In the 1996 general election for the presidency, approximately 96 million people voted. The electoral-college system notwithstanding, one vote competing among such a large number will have an imperceptible effect on the outcome of the election. To be exact, your vote will make up 0.000001 percent of all votes. It's fair to say that you won't be affecting policy with your vote anywhere in the near future.

This is not to conclusively say that you shouldn't vote, but believing that your vote "matters" is more a delusion of grandeur than a statement of fact.

Of course, this argument frequently is graced with the ridiculous objection that if everyone adopted this belief, nobody would be left to vote. Steven E. Landsburg, professor of economics at the University of Rochester, observes in his book The Armchair Economist that such a statement "is as true and as irrelevant as the observation that if voting booths were spaceships, voters could travel to the moon." No such mass psychosis is about to set in, and there still will be enough voters to make your vote insignificant.

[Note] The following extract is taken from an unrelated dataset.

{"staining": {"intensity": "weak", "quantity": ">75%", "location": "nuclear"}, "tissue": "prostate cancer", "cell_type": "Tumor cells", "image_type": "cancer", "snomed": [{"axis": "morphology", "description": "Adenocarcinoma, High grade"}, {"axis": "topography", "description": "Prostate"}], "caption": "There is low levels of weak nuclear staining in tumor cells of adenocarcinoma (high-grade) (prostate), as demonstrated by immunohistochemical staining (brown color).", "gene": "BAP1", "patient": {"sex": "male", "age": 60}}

An even more ridiculous objection runs something like this. If you don't vote, then you forfeit your right to speak out and to complain. What a perverse view of democracy! Not choosing to invoke a right -- the right to vote -- nullifies your First Amendment right to speak and to petition the government for grievances. Rights are entitlements that don't cancel each other out; if they did, they'd be meaningless anyway and the First Amendment would probably read, "You have the right to free speech, on the condition that you vote and that you give thoughtful consideration to all of the campaign issues."

One economist, Paul Krugman, says in his book The Accidental Theorist that voting is plagued by a free rider problem. That is, every hour I spend not informing myself of the issues or of the candidates' backgrounds, I depend on somebody else to do it for me. I am taking a free ride off their effort in choosing a worthy candidate. But again this argument assumes that such a free-riding problem is at all substantial, which hinges on whether one vote matters, which it doesn't.

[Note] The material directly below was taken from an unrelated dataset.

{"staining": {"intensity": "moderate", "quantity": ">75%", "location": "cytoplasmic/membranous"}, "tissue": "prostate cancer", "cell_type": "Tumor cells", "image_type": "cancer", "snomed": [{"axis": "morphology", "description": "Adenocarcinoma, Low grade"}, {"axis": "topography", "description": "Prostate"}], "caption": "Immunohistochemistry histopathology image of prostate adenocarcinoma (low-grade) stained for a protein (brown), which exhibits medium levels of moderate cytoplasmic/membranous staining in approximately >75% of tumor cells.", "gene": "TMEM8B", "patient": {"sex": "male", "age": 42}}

By voting and by casting an educated vote, you stand to lose a lot. Every hour or minute you spend weighing campaign issues is an hour or minute you spend not working or not enjoying leisure or not improving your investment portfolio. The hour you spend to get to the voting booth, or to get your absentee ballot, is an hour of your life that is irretrievably lost. These costs come with no offsetting gain except the .000001 percent effect on national policy, and that's only if you helped to select the winning candidate and then only if he agrees with your pet policy issue.

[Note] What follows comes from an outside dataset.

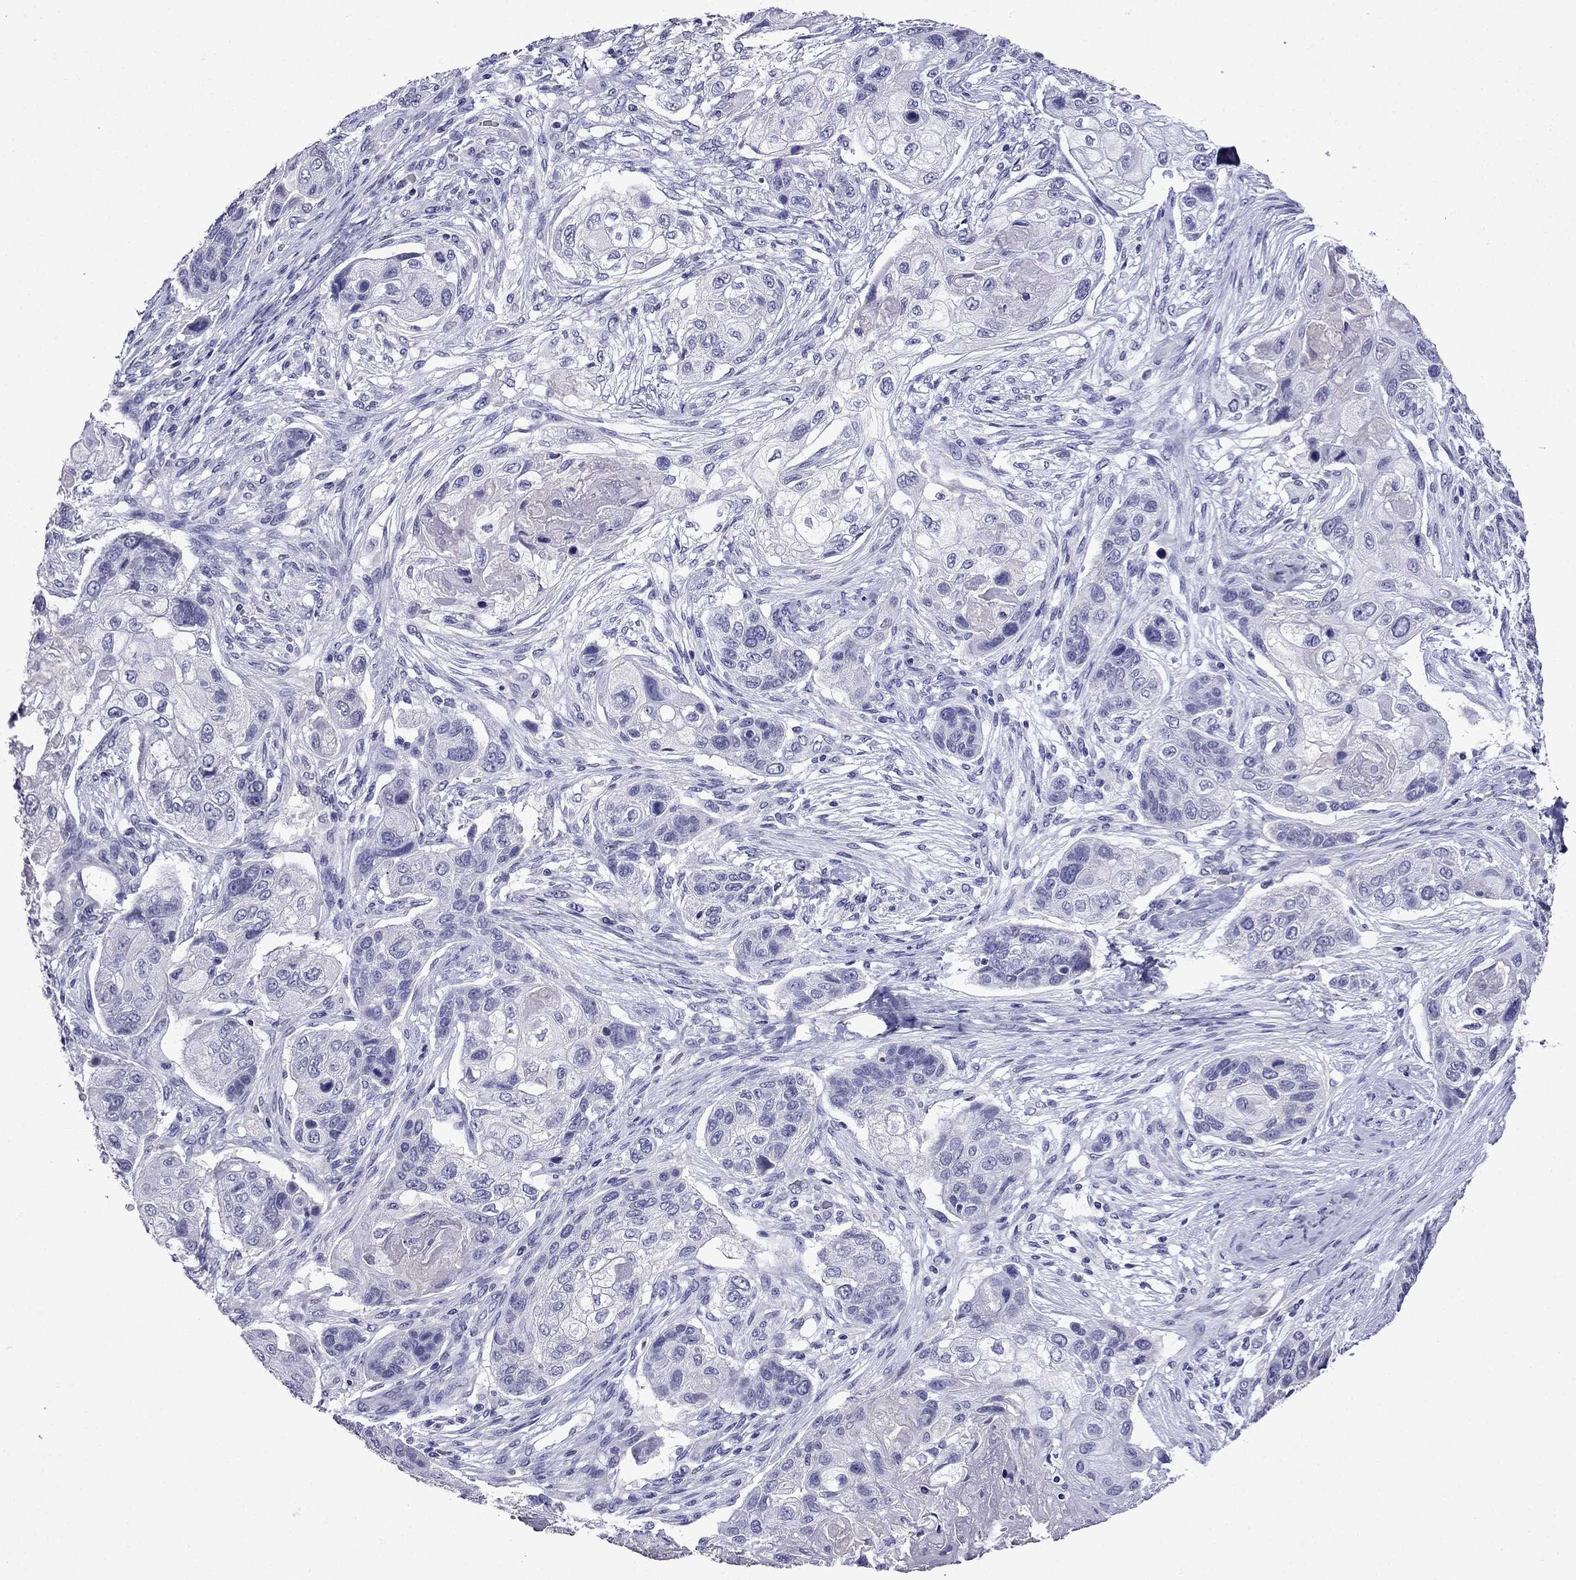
{"staining": {"intensity": "negative", "quantity": "none", "location": "none"}, "tissue": "lung cancer", "cell_type": "Tumor cells", "image_type": "cancer", "snomed": [{"axis": "morphology", "description": "Normal tissue, NOS"}, {"axis": "morphology", "description": "Squamous cell carcinoma, NOS"}, {"axis": "topography", "description": "Bronchus"}, {"axis": "topography", "description": "Lung"}], "caption": "Human lung squamous cell carcinoma stained for a protein using immunohistochemistry shows no positivity in tumor cells.", "gene": "DNAH17", "patient": {"sex": "male", "age": 69}}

Once again, this is not to say that you shouldn't vote or that you shouldn't take the time to make an educated vote. But if you are to be rational, you must admit that your vote brings no material rewards. Your vote only matters insofar as it makes you happy. Voting might placate your ego or it might make you feel like you've contributed to society. Or politics might just be a source of satisfaction for you.

But if all of this is the case, and the only reason you'd vote is because it makes you happy, then you should vote for the candidate that makes you happiest. It could be Pat Buchanan, Ralph Nader, your uncle or yourself. Rational voting is fun. And you owe your vote to nobody. So you should vote for whomever most satisfies you. Don't let the Gore or Bush camp persuade you that your vote matters. If they do, you'll irrationally think that one of them is entitled to your vote even if another candidate makes you happier. Nobody but you can have a final say over your happiness. So don't abdicate your pursuit of happiness to a hopeless plea by a politician that you will make your vote meaningless by voting for a particular candidate -- your vote is meaningless anyway.

So as November rolls around, lose the uninformed arrogance. Voting is not going to be in everyone's rational deck of cards. Even if your vote is a symbolic vote, it is a delusion of grandeur to think it matters. Hard-working Americans who devote their time to accumulating wealth, and therefore to making America more wealthy, instead of voting or worrying about who or what to vote for -- these are November's true heroes.